Peter Frase’s Surplus Labor
A piece by Peter Frase, my consigliere of sorts, has been making its rounds on the Internet. Months after he first wrote it, the glory of “Anti-Star Trek: A Theory of Posterity” has finally been acknowledged. Commenters on the piece have included Matt Yglesias, Metafilter, Marginal Utility, Gerry Canavan, Against Monopoly, On the Media, in addition to dozens of underwear-clad basement bloggers (though to be fair maybe Ygelsias and Horning blog this way, too).
Here’s a snippet:
One of the intriguing things about the world of Star Trek, as Gene Roddenberry presented it in The Next Generation and subsequent series, is that it appears to be, in essence, a communist society. There is no money, everyone has access to whatever resources they need, and no-one is required to work. Liberated from the need to engage in wage labor for survival, people are free to get in spaceships and go flying around the galaxy for edification and adventure. Aliens who still believe in hoarding money and material acquisitions, like the Ferengi, are viewed as barbaric anachronisms.

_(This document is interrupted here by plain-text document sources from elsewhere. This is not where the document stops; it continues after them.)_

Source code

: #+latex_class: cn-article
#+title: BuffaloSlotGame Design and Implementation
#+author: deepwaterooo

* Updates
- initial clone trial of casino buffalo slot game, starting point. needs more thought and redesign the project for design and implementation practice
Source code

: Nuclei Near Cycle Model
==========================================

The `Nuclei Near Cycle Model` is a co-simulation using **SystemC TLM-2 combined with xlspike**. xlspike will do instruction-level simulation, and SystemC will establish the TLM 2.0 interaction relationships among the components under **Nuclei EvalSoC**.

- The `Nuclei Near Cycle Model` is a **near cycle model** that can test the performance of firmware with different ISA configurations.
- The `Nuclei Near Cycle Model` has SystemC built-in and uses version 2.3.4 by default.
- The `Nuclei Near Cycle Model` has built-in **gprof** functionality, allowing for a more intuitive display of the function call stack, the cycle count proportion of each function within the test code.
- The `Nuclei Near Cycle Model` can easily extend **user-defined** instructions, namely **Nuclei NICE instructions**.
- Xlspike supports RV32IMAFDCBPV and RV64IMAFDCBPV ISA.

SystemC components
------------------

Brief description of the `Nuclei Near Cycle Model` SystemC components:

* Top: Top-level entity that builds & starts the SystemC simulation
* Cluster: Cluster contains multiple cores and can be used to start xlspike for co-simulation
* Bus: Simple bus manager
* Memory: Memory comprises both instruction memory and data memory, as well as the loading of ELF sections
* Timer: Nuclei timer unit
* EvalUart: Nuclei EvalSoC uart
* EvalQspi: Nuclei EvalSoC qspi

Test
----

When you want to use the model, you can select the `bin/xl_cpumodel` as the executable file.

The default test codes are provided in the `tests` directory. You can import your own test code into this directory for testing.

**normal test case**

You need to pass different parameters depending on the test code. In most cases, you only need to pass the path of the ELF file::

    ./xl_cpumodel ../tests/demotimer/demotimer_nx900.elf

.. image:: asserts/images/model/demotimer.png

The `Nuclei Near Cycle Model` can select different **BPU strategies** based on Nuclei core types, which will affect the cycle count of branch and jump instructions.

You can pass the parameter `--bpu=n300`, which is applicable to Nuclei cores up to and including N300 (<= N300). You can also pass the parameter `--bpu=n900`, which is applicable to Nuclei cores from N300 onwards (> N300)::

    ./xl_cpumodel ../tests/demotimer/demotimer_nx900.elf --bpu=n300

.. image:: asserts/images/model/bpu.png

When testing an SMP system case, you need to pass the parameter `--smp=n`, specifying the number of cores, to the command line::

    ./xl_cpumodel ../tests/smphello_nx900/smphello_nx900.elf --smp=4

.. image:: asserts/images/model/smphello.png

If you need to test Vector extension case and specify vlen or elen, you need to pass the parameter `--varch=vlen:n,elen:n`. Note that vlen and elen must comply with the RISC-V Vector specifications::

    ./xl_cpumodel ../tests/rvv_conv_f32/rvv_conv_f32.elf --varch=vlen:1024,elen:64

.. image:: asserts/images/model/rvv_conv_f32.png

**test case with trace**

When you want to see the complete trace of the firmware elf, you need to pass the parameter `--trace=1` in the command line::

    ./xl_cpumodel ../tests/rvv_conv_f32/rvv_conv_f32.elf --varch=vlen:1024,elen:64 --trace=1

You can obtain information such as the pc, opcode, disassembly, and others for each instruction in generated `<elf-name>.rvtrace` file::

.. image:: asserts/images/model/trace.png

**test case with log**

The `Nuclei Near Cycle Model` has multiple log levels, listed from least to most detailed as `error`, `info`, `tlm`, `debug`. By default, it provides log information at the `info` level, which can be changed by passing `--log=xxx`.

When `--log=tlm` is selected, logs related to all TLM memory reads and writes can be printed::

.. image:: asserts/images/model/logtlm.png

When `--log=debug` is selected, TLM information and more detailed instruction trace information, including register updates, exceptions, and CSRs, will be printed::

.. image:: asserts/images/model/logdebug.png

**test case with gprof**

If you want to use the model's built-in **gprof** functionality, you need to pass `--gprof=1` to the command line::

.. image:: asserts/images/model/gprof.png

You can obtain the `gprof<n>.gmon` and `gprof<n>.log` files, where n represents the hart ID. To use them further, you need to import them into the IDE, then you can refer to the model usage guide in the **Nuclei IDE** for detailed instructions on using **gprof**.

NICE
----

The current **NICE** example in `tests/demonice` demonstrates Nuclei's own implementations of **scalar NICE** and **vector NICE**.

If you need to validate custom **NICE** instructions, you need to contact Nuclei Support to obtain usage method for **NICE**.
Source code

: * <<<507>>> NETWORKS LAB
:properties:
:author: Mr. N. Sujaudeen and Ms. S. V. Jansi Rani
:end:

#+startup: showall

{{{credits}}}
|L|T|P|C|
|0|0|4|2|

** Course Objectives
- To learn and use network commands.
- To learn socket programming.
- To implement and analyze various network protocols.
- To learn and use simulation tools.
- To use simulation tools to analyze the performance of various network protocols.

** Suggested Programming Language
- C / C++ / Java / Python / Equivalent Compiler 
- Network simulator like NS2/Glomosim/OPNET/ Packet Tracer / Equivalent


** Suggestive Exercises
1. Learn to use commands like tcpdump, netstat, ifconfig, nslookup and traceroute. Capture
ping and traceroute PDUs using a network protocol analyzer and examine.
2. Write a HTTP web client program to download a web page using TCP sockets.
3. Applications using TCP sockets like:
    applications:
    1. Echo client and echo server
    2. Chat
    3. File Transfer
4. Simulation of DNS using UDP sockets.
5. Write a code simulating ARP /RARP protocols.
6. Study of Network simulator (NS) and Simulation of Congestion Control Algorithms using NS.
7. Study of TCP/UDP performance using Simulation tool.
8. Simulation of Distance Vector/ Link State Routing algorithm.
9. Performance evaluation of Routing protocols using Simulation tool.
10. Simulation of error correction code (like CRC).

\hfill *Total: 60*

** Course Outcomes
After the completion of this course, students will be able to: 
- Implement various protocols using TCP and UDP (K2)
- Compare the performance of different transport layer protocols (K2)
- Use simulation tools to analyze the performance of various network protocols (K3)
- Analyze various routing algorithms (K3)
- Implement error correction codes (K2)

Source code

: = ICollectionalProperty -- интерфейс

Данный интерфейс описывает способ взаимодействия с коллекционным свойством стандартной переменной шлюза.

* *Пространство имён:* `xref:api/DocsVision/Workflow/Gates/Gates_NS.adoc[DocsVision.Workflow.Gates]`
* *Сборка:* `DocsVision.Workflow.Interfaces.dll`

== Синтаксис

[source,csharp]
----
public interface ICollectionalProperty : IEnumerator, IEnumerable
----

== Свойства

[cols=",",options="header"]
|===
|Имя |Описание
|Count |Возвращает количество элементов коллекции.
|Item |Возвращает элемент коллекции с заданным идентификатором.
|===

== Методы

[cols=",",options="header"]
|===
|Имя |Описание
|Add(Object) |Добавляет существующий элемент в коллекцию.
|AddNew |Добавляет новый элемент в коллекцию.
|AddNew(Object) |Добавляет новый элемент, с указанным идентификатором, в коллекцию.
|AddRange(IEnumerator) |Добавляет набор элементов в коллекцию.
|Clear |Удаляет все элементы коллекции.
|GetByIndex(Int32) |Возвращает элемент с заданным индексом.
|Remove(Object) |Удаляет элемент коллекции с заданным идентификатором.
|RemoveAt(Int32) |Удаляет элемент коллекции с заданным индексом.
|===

The technical condition of possibility for this society is comprised of of two basic components. The first is the replicator, a technology that can make instant copies of any object with no input of human labor. The second is an apparently unlimited supply of free energy, due to anti-matter reactions or dilithium crystals or whatever. It is, in sum, a society that has overcome scarcity.
Anti-Star Trek takes these same technological premises: replicators, free energy, and a post-scarcity economy. But it casts them in a different set of social relations. Anti-Star Trek is an attempt to answer the following question:
Given the material abundance made possible by the replicator, how would it be possible to maintain a system based on money, profit, and class power?

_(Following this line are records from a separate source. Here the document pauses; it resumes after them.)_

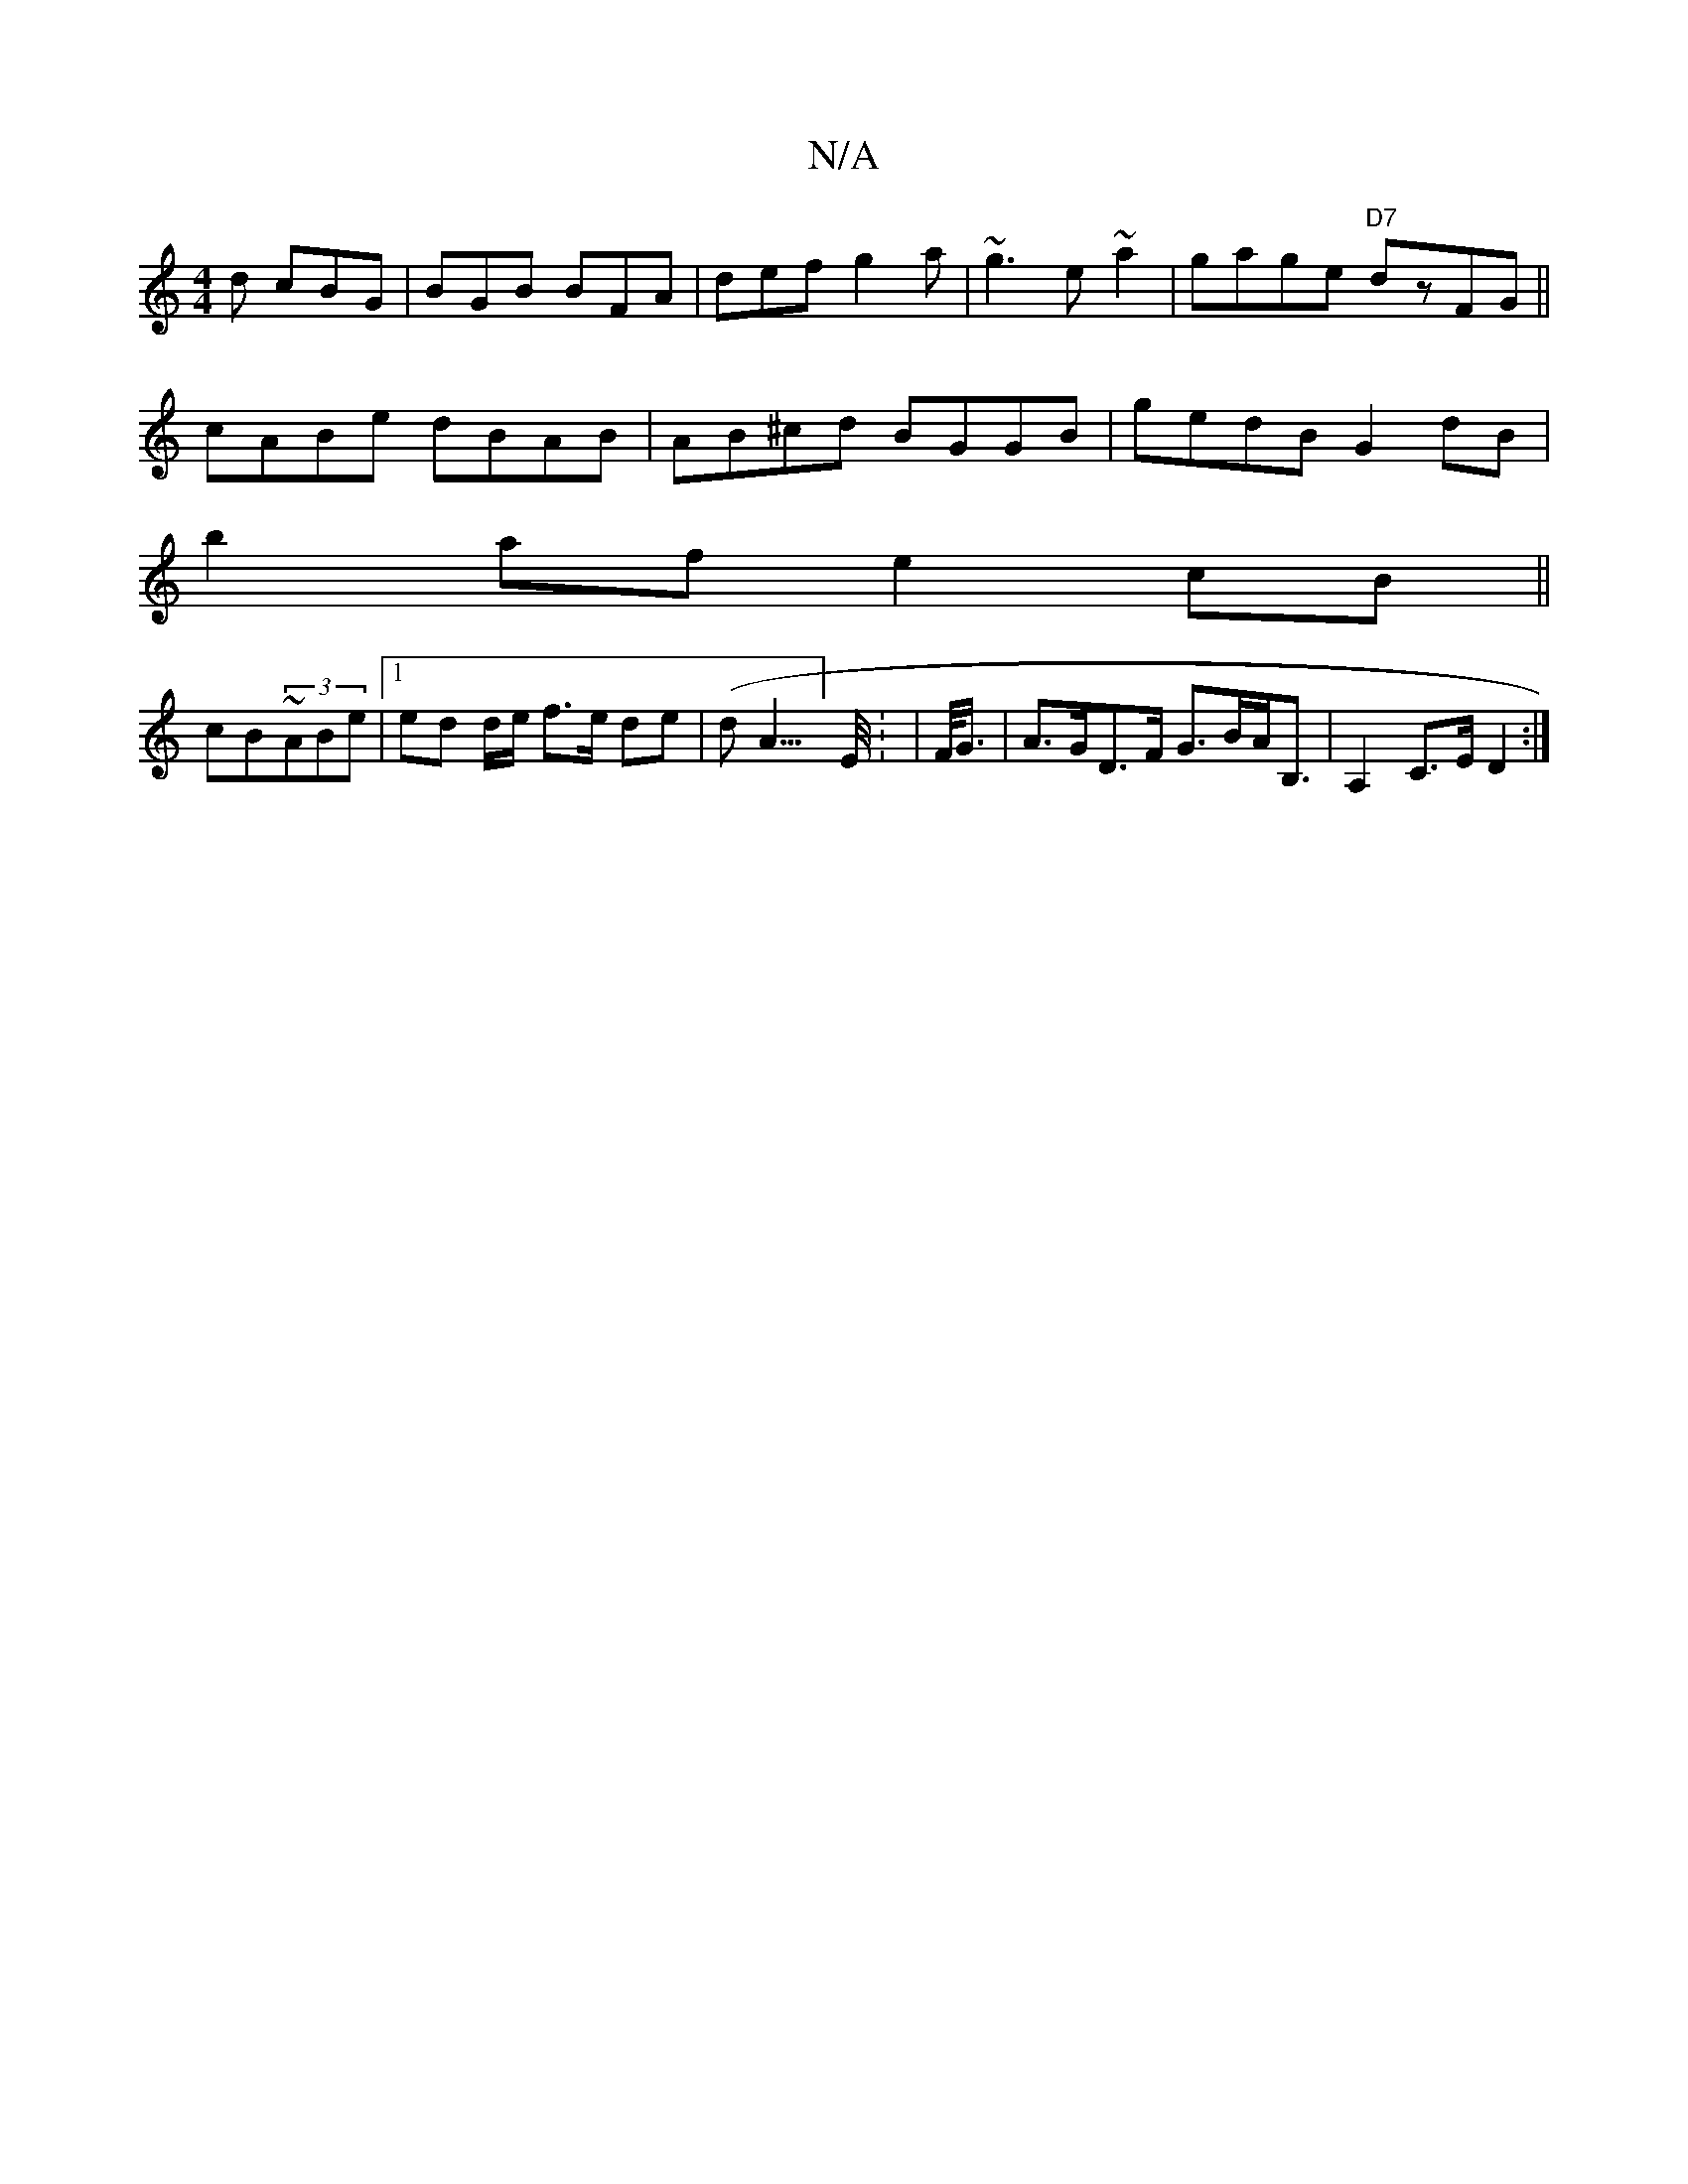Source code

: X:1
T:N/A
M:4/4
R:N/A
K:Cmajor
2d cBG|BGB BFA|def g2a|~g3 e~a2|gage "D7"dzFG ||
 cABe dBAB|AB^cd BGGB |gedB G2dB|
b2af e2cB||
cB~(3ABe|1 ed d/e/ f>e de|(dA3/]>E/*: | F/<G/ |A>GD>F G>BA<B,|A,2 C>E D2:|]

df|eAAG AF A2|B2 e2 dBFB|AF~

For a real world demonstration of the artificial scarcity that awaits us in the future, I’ve made sure that his equally interesting contribution to the new print issue of Jacobin, “An Imagined Community,” an essay that examines the Wisconsin protests through “the lens of theories of nationalism and the disappearance of the industrial working class as the collective agent of anti-capitalist struggle,” is only available to subscribers (and those buying individual issues). Our attachment to the printed word, that frivolous novelty, isn’t cheap. Neither are the champagne and oysters.